**SUPPLIED MATERIAL:**
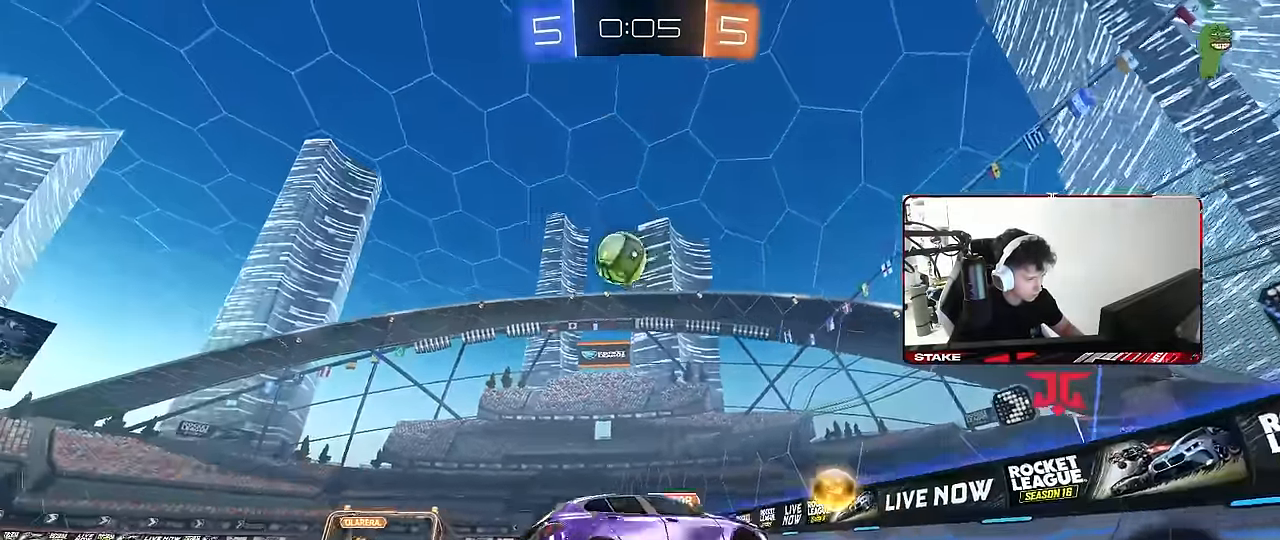
{"keys": ["a", "w"], "mouse": [], "mouse_move": "still", "events": []}
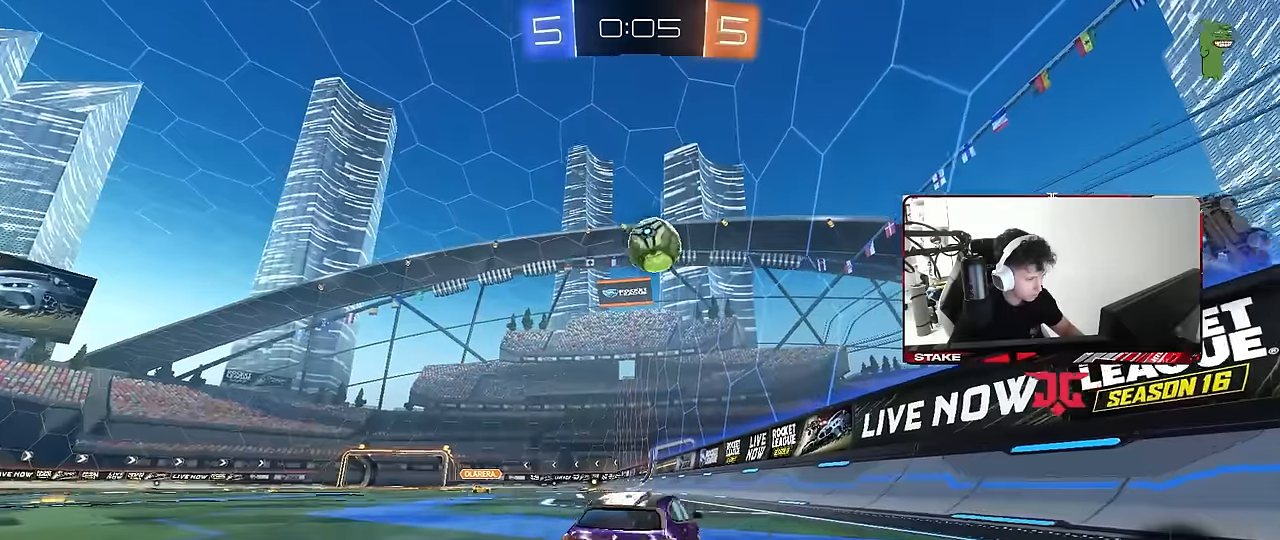
{"keys": ["w"], "mouse": [], "mouse_move": "still", "events": [[34, "a", "up"], [217, "a", "down"], [317, "a", "up"]]}
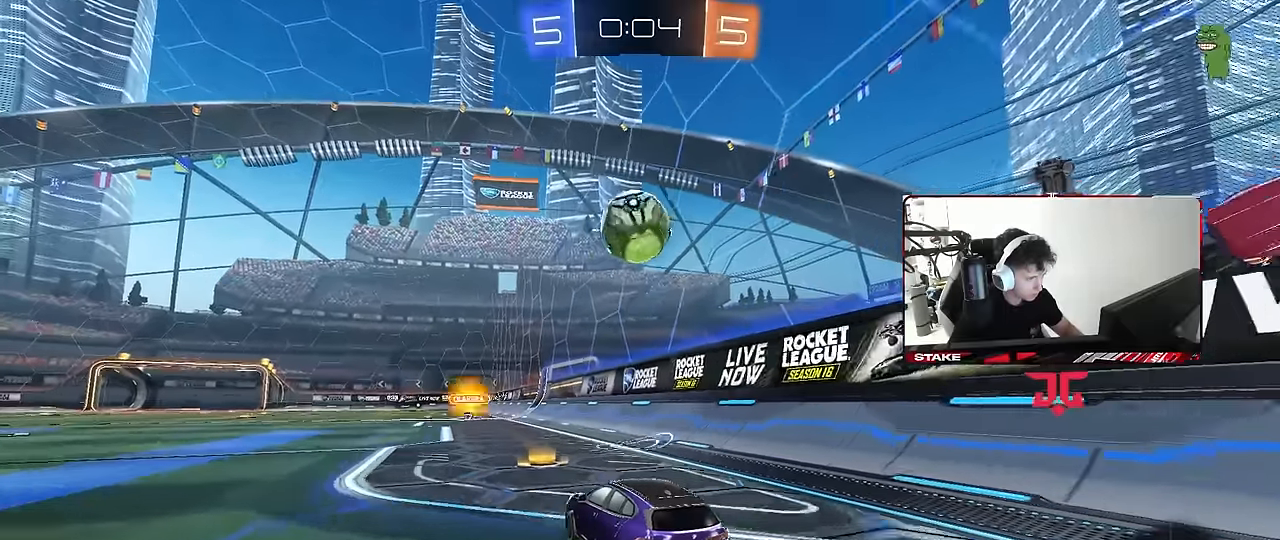
{"keys": [], "mouse": ["left", "right"], "mouse_move": "still", "events": [[234, "mouse_left", "down"], [334, "a", "down"], [384, "a", "up"], [384, "w", "up"], [417, "mouse_right", "down"]]}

**TASK INSTRUCTIONS:**
Any picture in the data is to be skipped, while each line is returned exactly as written.

**WRITTEN SOLUTION:**
{"keys": ["a", "w"], "mouse": [], "mouse_move": "still", "events": []}
{"keys": ["w"], "mouse": [], "mouse_move": "still", "events": [[34, "a", "up"], [217, "a", "down"], [317, "a", "up"]]}
{"keys": [], "mouse": ["left", "right"], "mouse_move": "still", "events": [[234, "mouse_left", "down"], [334, "a", "down"], [384, "a", "up"], [384, "w", "up"], [417, "mouse_right", "down"]]}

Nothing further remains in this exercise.